• **TASK DETAILS**
Answer these questions from the spaceport article below:
1. How many acres will the New Mexico spaceport project's footprint cover?
2. On what date did Steven Landeene settle into his post as executive director?
3. What increase in the gross receipts tax is Sierra County voting on?

• **EXCERPT**
• • •

GOLDEN, Colo. — New Mexico’s Spaceport America, which is being billed as the first “purpose-built” commercial spaceport in the United States, must conquer some challenging milestones that lie ahead if it is to open in late 2009 or early 2010.

The $180 million New Mexico spaceport project will have an 18,000 acre footprint that covers open, generally level range land north of Las Cruces and east of Truth or Consequences. This area was favored for its low population density, uncongested airspace and high elevation.

The spaceport is being designed to support a variety of commercial space businesses. It is intended to serve not only as a hub for the emerging suborbital space tourism market, but also eventually to become a center for handling orbital launch.

Steven Landeene, the newly appointed executive director for Spaceport America, settled into his new post Jan. 7 after his hiring in early December by the New Mexico Spaceport Authority Board.

It is clear that Landeene has hit the ground running – and needs to.

“Certainly, everybody is optimistic. Everyone would like to see ground broken. But of course you’ve got architectural designs, the whole site to be prepared and bid out before you can break Earth … as well as the environmental impact study,” Landeene told Space News in a Jan. 11 telephone interview. “There’s a lot of behind-the-scenes activity that has to go on to do a project of this magnitude, prior to the start of digging,” he said.

Landeene brings to the project some 20 years experience with Honeywell Aerospace and three years with Landmark Aviation. As the director of aftermarket services marketing, sales and support at Honeywell International Inc., he served as the global marketing and sales support leader for the company’s aftermarket services.

Most recently, Landeene served as the director of strategy and planning for sales and marketing of Landmark Aviation out of Phoenix.

Taxing issues

Landeene said one large near-term Spaceport America action item is an April 8 vote in New Mexico’s Sierra County to approve a 0.25 percent increase in the gross receipts tax to help foot the bill for building Spaceport America.

• • •

• **SUPPLIED MATERIAL**
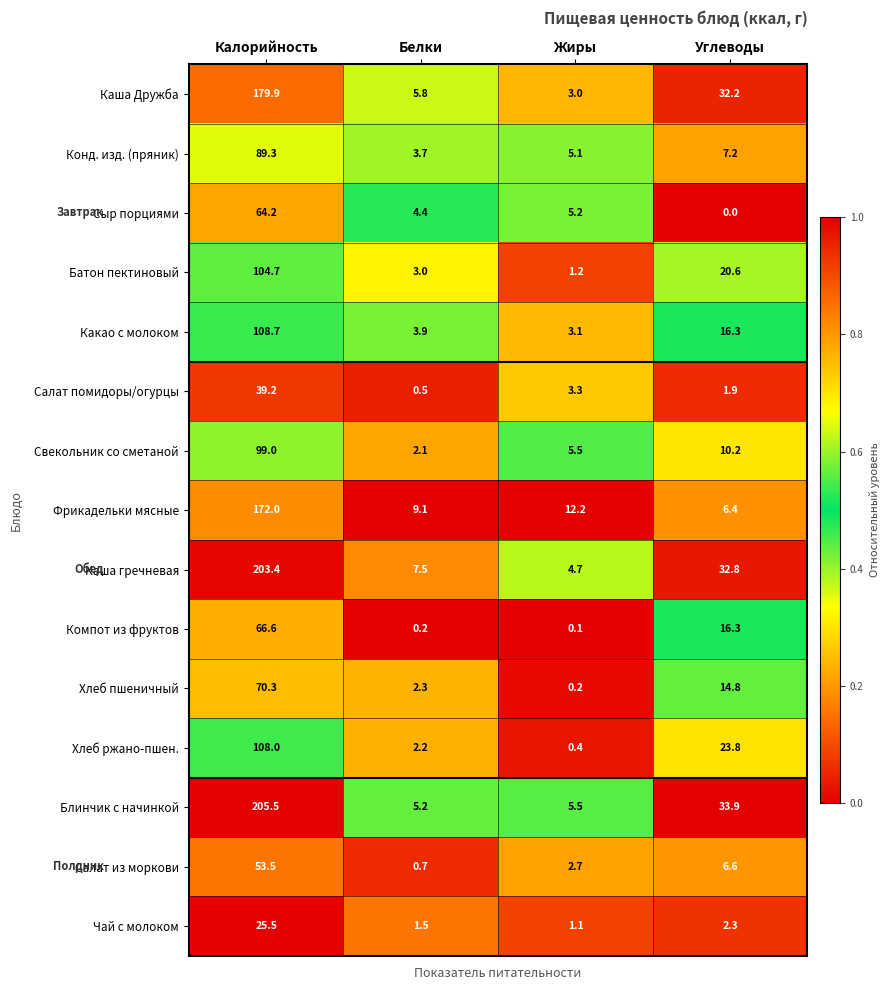

At which label is Хлеб ржано-пшен. closest to 54?

Углеводы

• • •

• **REPLY**
1. 18,000 acres
2. Jan. 7
3. 0.25 percent